The `Model.evaluate` method checks the model's performace, usually on a `validation set` or `test set`.

In [15]:
model.evaluate(x_test, y_test, verbose=2)

313/313 - 1s - 5ms/step - accuracy: 0.9763 - loss: 0.0761


[0.07607124000787735, 0.9763000011444092]

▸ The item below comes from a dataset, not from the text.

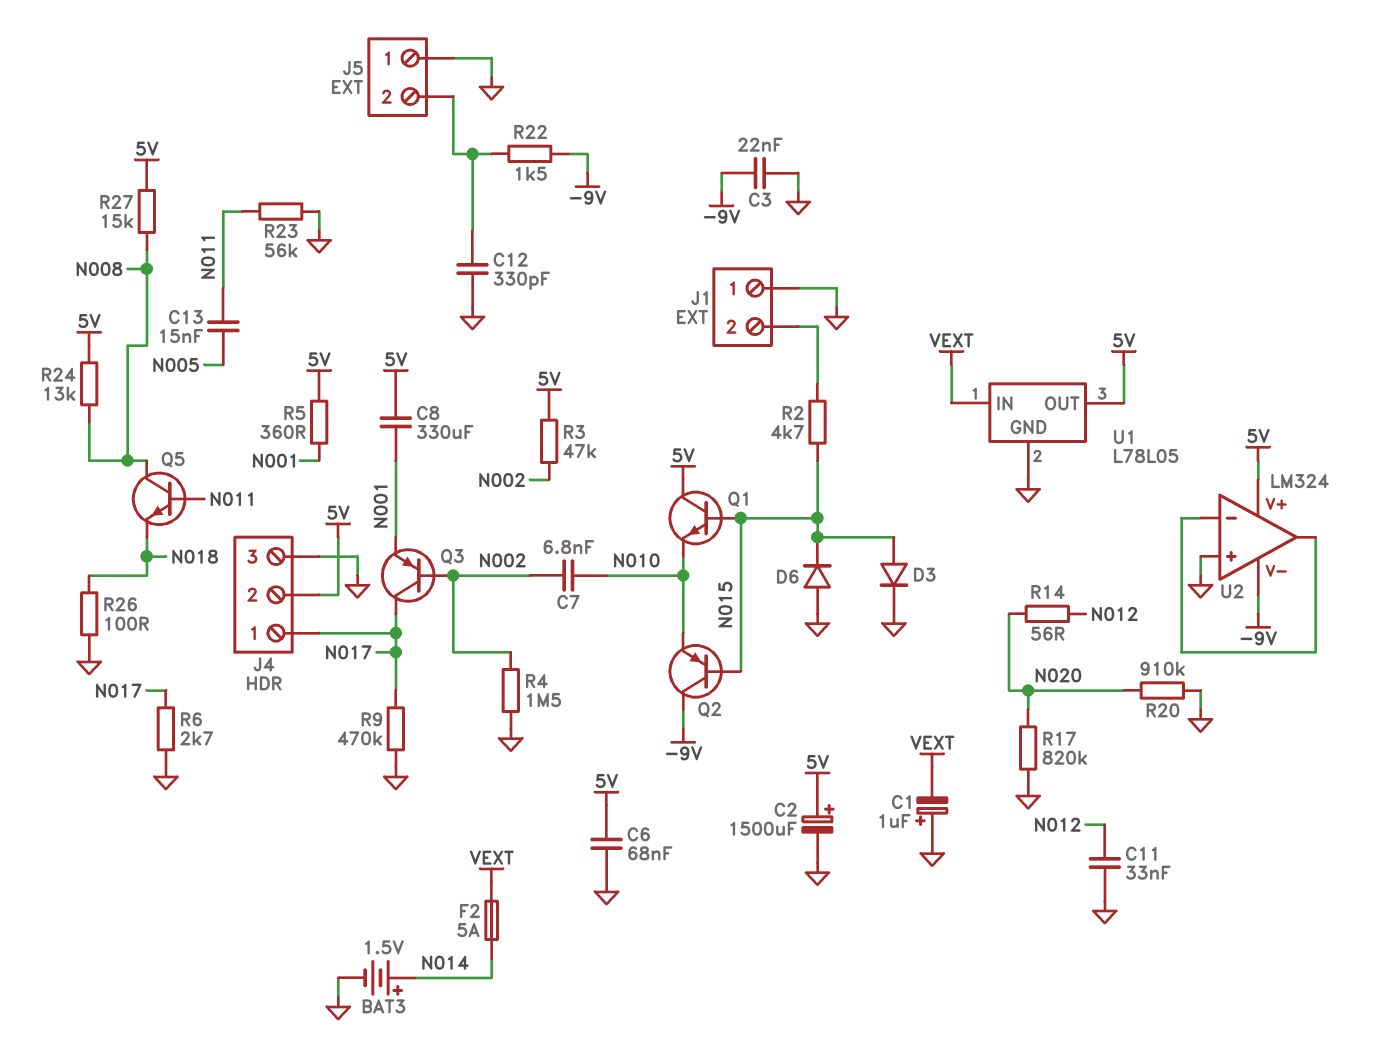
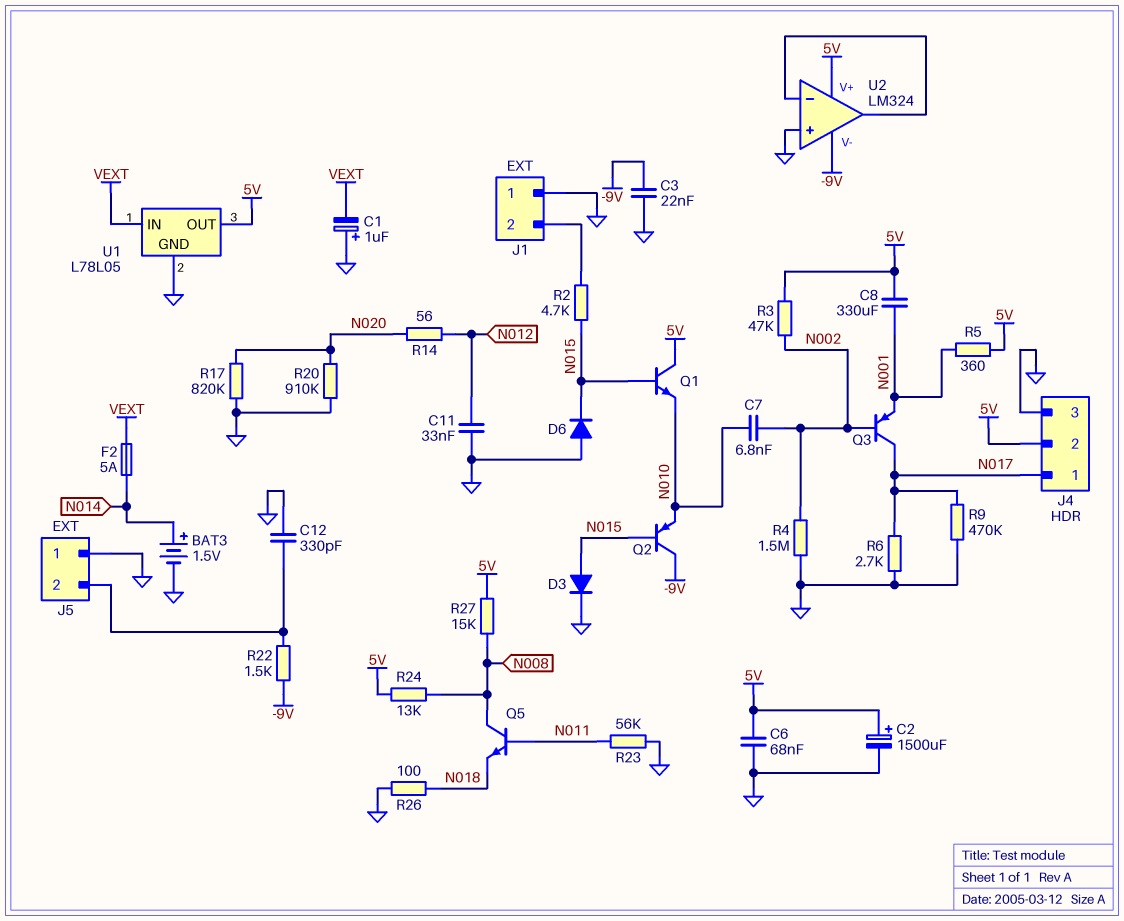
C13: 15nF (N005, N011) -> none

The image classifier is now trained to ~98% accuracy to this dataset. If you want your model to return a probability, you can wrap the trained model, and atach the softmax to it:

In [16]:
probability_model = tf.keras.Sequential([ # used to stack the original model, with the softmax layers, and create a work progress pipeline
    model, # outputting raw logits of the prediction data
    tf.keras.layers.Softmax() # for converting logits to probabilities - all values between 0 and 1
])

In [17]:
probability_model(x_test[:5])

<tf.Tensor: shape=(5, 10), dtype=float32, numpy=
array([[1.95702705e-06, 1.04122485e-07, 2.57920528e-05, 4.18161129e-04,
        4.18612783e-11, 4.89322531e-07, 3.83468973e-13, 9.99530792e-01,
        1.36535630e-06, 2.14940337e-05],
       [1.66741502e-05, 1.48170147e-04, 9.99769151e-01, 1.56249753e-05,
        4.03221068e-17, 2.28980953e-05, 2.48716970e-05, 1.34645713e-13,
        2.65755421e-06, 3.98775061e-13],
       [1.97221766e-06, 9.98739660e-01, 1.52511959e-04, 3.75516424e-06,
        6.16409743e-05, 2.21513183e-05, 1.77154026e-04, 5.48244861e-04,
        2.92281009e-04, 7.41802523e-07],
       [9.99806464e-01, 4.02196143e-09, 1.64343310e-05, 3.79205067e-09,
        1.00194723e-06, 4.74255984e-07, 1.75137451e-04, 1.40318139e-08,
        3.21859073e-09, 5.92901984e-07],
       [2.35124462e-05, 6.74561761e-07, 1.25323970e-06, 1.17560596e-07,
        9.97681618e-01, 3.85828230e-07, 5.37731376e-06, 1.37466312e-04,
        1.04605874e-06, 2.14859657e-03]], dtype=float32)>

Here we see the probabilities for every list of values. See how tiny the values are, showing how the model is certain that they are not the right label to the image.

## Conclusion

Congrats! I have trained a machine learning model using a prebuilt dataset using the `Keras` API.